## TEXTO PROPORCIONADO
El empeño de González Torres es encomiable por lo que se propuso como por la conciencia de las limitaciones que implicaba esa labor. Su propósito consistió en rastrear “los signos vitales de Paz”. El resultado, luego de retoques aquí y allá, está contenido en este libro de “reseñas y artículos, realizados con motivo de la aparición de nuevos títulos sobre el poeta, reediciones de su obra o efemérides de su vida y de sus libros”. Puestas así las cosas, debe deducirse que el autor habría desplegado una suerte de vigilancia sobre la producción editorial mexicana. Paralelamente se habría ocupado, durante esos años, de registrarla mediante comentarios, artículos y reseñas publicados, muchos de ellos, en la prensa nacional.

Los signos vitales, libro organizado en tres partes (Padres e hijos, Afinidades y querencias, El poeta y el pugilista), está presidido por el sentido de la síntesis: reseñas y artículos breves e ideas perfectamente resumidas. Por esto, no resultaría exagerado pensar en el volumen como una muy arbitraria guia de consulta rápida o, si se quiere, como un catálogo de los temas esenciales en Octavio Paz. Lo ceñido de algunos textos ––he aquí una asociación libérrima y caprichosa de este redactor–– aproxima su escritura a la “solapa” de libros. Ésta, se dice, habría sido una forma inaugurada por Alí Cumacero: una síntesis nerviosa y elegante a la vez que persuasiva con la que se buscaría seducir al posible comprador. (El comentario de De una palabra a otra: los pasos contados y el correspondiente a La llama doble responden, por ejemplo, a esa estrategia.)

Antes de emitir juicio alguno, González Torres busca, primero que nada, comprender. (Parece verdad de Pero Grullo, pero es necesario señalarlo.) En cada uno de sus textos hay una especie de lección sobre el arte de leer. Como si escuchara el “mensaje” encerrado en las páginas del libro, se allega todos los argumentos que esgrime el autor para resumirlos y exponerlos. Sin ir más lejos, tras un dilatado examen, concluye que Los hijos del limo es el mejor libro de Octavio Paz. De acuerdo con esa aproximación, estaríamos ante el “libro más importante para identificar y definir la poesía moderna”.

Primero supuse que la poda ––evidente, sin duda–– de las notas que González Torres envía a la imprenta obedecería a exigencias editoriales establecidas por aquellos editores que, contra toda lógica, pretenden imponer la escritura breve y la lectura rápida. (Dicho sea de paso, me parece que semejante despropósito atenta contra la libertad del lector, en tanto éste se ve obligado a elegir entre lo breve y lo muy breve. Pero no sólo eso: convertiría un suplemento o una revista, pongamos por caso, en una miscelánea de brevedades.) Después descubrí que González Torres disfruta esa forma constreñida y que, cuando es necesario, también se embarca en libros de mayor aliento. Las guerras culturales de Octavio Paz, ya referido antes, posee esta cualidad.

## ORDEN DE TRABAJO
Reproduce sin cambios el fragmento del texto proporcionado que comienza con las palabras que contienen "Primero supuse que" y termina con "posee esta cualidad.". Las filas son material independiente del texto proporcionado.

## FILAS PROPORCIONADAS

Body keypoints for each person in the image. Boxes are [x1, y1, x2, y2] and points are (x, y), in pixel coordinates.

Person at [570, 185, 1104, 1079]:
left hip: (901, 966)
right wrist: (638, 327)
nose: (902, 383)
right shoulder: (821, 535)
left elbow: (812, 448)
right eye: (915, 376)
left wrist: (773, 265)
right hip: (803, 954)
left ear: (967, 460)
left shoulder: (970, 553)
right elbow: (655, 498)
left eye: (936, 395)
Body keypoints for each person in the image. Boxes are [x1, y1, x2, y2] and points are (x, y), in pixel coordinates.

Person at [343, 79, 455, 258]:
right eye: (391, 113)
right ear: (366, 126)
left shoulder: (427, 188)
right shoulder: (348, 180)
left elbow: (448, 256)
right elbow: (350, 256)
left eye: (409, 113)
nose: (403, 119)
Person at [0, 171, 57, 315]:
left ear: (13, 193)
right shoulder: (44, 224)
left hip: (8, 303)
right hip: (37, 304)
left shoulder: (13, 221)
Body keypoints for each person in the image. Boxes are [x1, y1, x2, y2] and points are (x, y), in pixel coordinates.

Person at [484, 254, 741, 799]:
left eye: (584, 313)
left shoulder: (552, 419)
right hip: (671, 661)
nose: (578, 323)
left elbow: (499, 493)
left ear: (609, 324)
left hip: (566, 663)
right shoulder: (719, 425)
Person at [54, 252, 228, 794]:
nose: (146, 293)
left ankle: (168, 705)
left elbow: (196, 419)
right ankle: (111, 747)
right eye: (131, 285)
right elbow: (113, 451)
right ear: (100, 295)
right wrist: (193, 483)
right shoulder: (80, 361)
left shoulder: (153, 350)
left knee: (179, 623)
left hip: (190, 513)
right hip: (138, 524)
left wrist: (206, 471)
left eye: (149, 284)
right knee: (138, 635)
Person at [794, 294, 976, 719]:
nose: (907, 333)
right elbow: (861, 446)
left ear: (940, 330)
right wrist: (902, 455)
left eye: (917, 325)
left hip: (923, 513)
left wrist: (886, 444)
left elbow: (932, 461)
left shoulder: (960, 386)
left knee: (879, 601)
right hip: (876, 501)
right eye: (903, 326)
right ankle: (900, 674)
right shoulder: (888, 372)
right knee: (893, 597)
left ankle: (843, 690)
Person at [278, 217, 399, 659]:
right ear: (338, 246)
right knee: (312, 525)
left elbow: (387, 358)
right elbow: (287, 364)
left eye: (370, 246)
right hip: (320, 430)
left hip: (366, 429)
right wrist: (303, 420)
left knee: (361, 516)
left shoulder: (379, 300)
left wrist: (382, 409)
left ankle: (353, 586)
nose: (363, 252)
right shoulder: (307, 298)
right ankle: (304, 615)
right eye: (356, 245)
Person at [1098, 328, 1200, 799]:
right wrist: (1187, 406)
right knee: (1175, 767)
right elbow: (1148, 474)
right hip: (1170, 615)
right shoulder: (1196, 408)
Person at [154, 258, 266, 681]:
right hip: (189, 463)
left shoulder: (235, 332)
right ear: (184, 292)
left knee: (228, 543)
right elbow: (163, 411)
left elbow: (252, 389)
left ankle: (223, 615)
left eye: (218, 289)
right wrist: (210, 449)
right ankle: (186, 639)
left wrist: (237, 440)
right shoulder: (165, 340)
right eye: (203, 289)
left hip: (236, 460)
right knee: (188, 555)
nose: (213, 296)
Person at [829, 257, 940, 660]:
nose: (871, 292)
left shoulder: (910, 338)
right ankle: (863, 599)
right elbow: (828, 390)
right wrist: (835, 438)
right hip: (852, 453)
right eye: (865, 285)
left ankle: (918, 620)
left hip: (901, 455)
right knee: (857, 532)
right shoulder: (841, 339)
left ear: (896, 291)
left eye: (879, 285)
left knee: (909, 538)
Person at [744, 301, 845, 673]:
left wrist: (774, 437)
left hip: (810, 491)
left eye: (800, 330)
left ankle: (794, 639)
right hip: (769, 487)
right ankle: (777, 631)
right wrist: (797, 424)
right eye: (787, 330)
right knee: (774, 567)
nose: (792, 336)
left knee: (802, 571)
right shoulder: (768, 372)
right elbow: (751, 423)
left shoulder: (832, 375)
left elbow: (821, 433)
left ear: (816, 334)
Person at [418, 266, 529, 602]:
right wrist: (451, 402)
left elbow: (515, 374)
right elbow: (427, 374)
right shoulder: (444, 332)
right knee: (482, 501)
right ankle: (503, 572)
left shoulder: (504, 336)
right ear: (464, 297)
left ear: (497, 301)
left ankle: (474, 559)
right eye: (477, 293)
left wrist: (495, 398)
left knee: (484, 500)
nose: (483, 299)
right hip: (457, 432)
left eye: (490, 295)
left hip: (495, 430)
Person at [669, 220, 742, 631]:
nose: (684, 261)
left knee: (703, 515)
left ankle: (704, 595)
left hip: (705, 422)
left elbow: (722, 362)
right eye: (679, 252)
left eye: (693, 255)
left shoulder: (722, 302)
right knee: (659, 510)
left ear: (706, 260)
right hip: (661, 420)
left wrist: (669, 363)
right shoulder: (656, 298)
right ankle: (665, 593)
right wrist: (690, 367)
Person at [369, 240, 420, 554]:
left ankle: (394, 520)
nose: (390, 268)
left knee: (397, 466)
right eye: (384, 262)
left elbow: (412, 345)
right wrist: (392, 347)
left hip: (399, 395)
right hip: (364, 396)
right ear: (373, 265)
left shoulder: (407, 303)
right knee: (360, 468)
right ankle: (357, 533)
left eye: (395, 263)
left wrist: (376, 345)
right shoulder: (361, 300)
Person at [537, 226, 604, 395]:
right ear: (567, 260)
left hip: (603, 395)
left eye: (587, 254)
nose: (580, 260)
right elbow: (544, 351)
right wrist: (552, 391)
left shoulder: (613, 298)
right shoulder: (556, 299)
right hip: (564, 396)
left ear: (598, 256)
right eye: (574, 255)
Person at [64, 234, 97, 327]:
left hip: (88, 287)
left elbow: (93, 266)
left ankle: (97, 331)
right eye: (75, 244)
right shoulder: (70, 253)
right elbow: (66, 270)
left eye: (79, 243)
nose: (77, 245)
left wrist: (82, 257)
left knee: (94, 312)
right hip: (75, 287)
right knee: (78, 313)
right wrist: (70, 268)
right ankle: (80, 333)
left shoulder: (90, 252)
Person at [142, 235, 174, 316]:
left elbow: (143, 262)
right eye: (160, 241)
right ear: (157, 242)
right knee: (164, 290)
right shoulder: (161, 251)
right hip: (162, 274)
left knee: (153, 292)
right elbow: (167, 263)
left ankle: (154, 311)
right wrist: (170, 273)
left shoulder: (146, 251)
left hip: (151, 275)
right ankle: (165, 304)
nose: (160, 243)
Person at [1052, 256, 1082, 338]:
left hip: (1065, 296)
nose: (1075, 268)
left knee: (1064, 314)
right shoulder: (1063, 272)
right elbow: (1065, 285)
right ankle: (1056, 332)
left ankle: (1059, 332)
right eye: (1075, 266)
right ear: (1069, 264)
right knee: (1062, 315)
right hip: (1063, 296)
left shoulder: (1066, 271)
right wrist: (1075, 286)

## SECCIÓN DE RESPUESTA
Primero supuse que la poda ––evidente, sin duda–– de las notas que González Torres envía a la imprenta obedecería a exigencias editoriales establecidas por aquellos editores que, contra toda lógica, pretenden imponer la escritura breve y la lectura rápida. (Dicho sea de paso, me parece que semejante despropósito atenta contra la libertad del lector, en tanto éste se ve obligado a elegir entre lo breve y lo muy breve. Pero no sólo eso: convertiría un suplemento o una revista, pongamos por caso, en una miscelánea de brevedades.) Después descubrí que González Torres disfruta esa forma constreñida y que, cuando es necesario, también se embarca en libros de mayor aliento. Las guerras culturales de Octavio Paz, ya referido antes, posee esta cualidad.